On leaving Sardis a frightful spectacle was provided by Xerxes: the army found itself marching between two halves of a slaughtered man. Pythius, an old Phrygian of great riches, had entertained Xerxes with much hospitality, and offered him all his wealth, amounting to two thousand talents of silver and nearly four million darics of gold. This generous offer Xerxes declined, and gave Pythius enough gold to make up his darics to an even four millions. Then, when the army was about to march, the old man told Xerxes that he had five sons in the army, and begged that one of them, the eldest, might be left with him as a stay to his declining years. Instantly the despot burst into a rage. The request of exemption from military service was in Persia an unpardonable offence. The hospitality of Pythius was forgotten, and Xerxes ordered that his son should be slain, and half the body hung on each side of the army, probably as a salutary warning to all who should have the temerity to question the despot's arbitrary will.

[142] On marched the great army. It crossed the plain of Troy, and here Xerxes offered libations in honor of the heroes of the Trojan war, the story of which was told him. Reaching the Hellespont, he had a marble throne erected, from which to view the passage of his troops. The bridges—which the scourged and branded waters had now spared—were perfumed with frankincense and strewed with myrtle boughs, and, as the march began, Xerxes offered prayers to the sun, and made libations to the sea with a golden censer, which he then flung into the water, together with a golden bowl and a Persian scimitar, perhaps to repay the Hellespont for the stripes he had inflicted upon it.
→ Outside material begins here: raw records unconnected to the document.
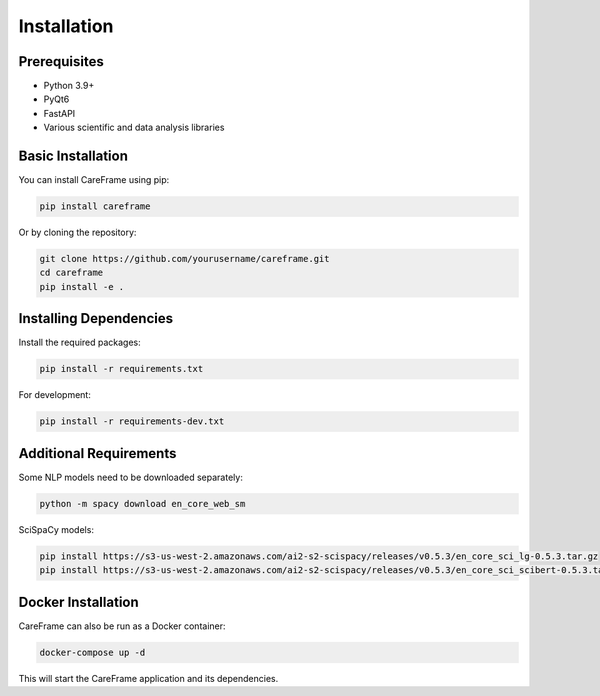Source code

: Installation
============

Prerequisites
------------

- Python 3.9+
- PyQt6
- FastAPI
- Various scientific and data analysis libraries

Basic Installation
-----------------

You can install CareFrame using pip:

.. code-block:: bash

   pip install careframe

Or by cloning the repository:

.. code-block:: bash

   git clone https://github.com/yourusername/careframe.git
   cd careframe
   pip install -e .

Installing Dependencies
----------------------

Install the required packages:

.. code-block:: bash

   pip install -r requirements.txt

For development:

.. code-block:: bash

   pip install -r requirements-dev.txt

Additional Requirements
----------------------

Some NLP models need to be downloaded separately:

.. code-block:: bash

   python -m spacy download en_core_web_sm

SciSpaCy models:

.. code-block:: bash

   pip install https://s3-us-west-2.amazonaws.com/ai2-s2-scispacy/releases/v0.5.3/en_core_sci_lg-0.5.3.tar.gz
   pip install https://s3-us-west-2.amazonaws.com/ai2-s2-scispacy/releases/v0.5.3/en_core_sci_scibert-0.5.3.tar.gz

Docker Installation
------------------

CareFrame can also be run as a Docker container:

.. code-block:: bash

   docker-compose up -d

This will start the CareFrame application and its dependencies. 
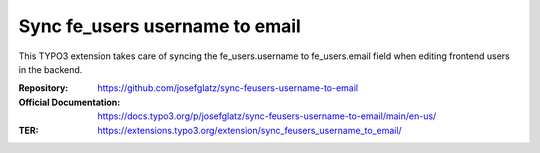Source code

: ===============================
Sync fe_users username to email
===============================

This TYPO3 extension takes care of syncing the fe_users.username to
fe_users.email field when editing frontend users in the backend.

:Repository:  https://github.com/josefglatz/sync-feusers-username-to-email
:Official Documentation: https://docs.typo3.org/p/josefglatz/sync-feusers-username-to-email/main/en-us/
:TER:         https://extensions.typo3.org/extension/sync_feusers_username_to_email/
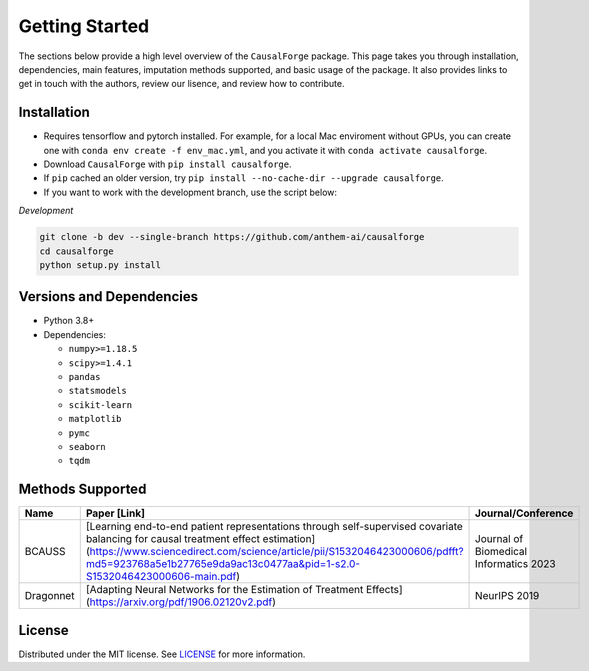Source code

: Getting Started
===============

The sections below provide a high level overview of the ``CausalForge`` package. This page takes you through installation, dependencies, main features, imputation methods supported, and basic usage of the package. It also provides links to get in touch with the authors, review our lisence, and review how to contribute.

Installation
------------

* Requires tensorflow and pytorch installed. For example, for a local Mac enviroment without GPUs, you can create one with ``conda env create -f env_mac.yml``, and you activate it with ``conda activate causalforge``. 
* Download ``CausalForge`` with ``pip install causalforge``. 
* If ``pip`` cached an older version, try ``pip install --no-cache-dir --upgrade causalforge``.
* If you want to work with the development branch, use the script below:

*Development*

.. code-block:: sh

   git clone -b dev --single-branch https://github.com/anthem-ai/causalforge
   cd causalforge
   python setup.py install

Versions and Dependencies
-------------------------


* Python 3.8+
* Dependencies:

  * ``numpy>=1.18.5``
  * ``scipy>=1.4.1``
  * ``pandas``
  * ``statsmodels``
  * ``scikit-learn``
  * ``matplotlib``
  * ``pymc``
  * ``seaborn``
  * ``tqdm``


Methods Supported
----------------------------

.. list-table::
   :header-rows: 1

   * - Name
     - Paper [Link]
     - Journal/Conference
   * - BCAUSS
     - [Learning end-to-end patient representations through self-supervised covariate balancing for causal treatment effect estimation](https://www.sciencedirect.com/science/article/pii/S1532046423000606/pdfft?md5=923768a5e1b27765e9da9ac13c0477aa&pid=1-s2.0-S1532046423000606-main.pdf)
     - Journal of Biomedical Informatics 2023 
   * - Dragonnet
     - [Adapting Neural Networks for the Estimation of Treatment Effects](https://arxiv.org/pdf/1906.02120v2.pdf)
     - NeurIPS 2019 

License
-------

Distributed under the MIT license. See `LICENSE <https://github.com/kearnz/autoimpute/blob/master/LICENSE>`_ for more information.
At the first moment of sunrise the passage began, the troops marching across one bridge, the baggage and attendants crossing the other. All day the march continued, and all night long, the whip being used to accelerate the troops; yet so vast was the host that for seven days and nights, without cessation, the army moved on, and a week was at its end before the last man of the great Persian host set foot on European soil.

Then down through the Grecian peninsula Xerxes marched, doubtless inflated with pride at the greatness of his host and the might of the fleet which sailed down the neighboring seas and through the canal which he had cut to baffle stormy Athos. One regret alone seemed to come into his mind, and that was that in a hundred years not one man of that vast army would be alive. It did not occur to him that in less than one year few of them might be [143] alive, for all thought of any peril to his army and fleet from the insignificant numbers of the Greeks must have been dismissed with scorn from his mind.

Like locusts the army marched southward through Thrace, eating up the cities as it advanced, for each was required to provide a day's meals for the mighty host. For months those cities had been engaged in providing the food which this army consumed in a day. Many of the cities were brought to the verge of ruin, and all of them were glad to see the army march on. At length Xerxes saw before him Mount Olympus, on the northern boundary of the land of Hellas or Greece. This was the end of his own dominions. He was now about to enter the territory of his foes. With what fortune he did so must be left for later tales.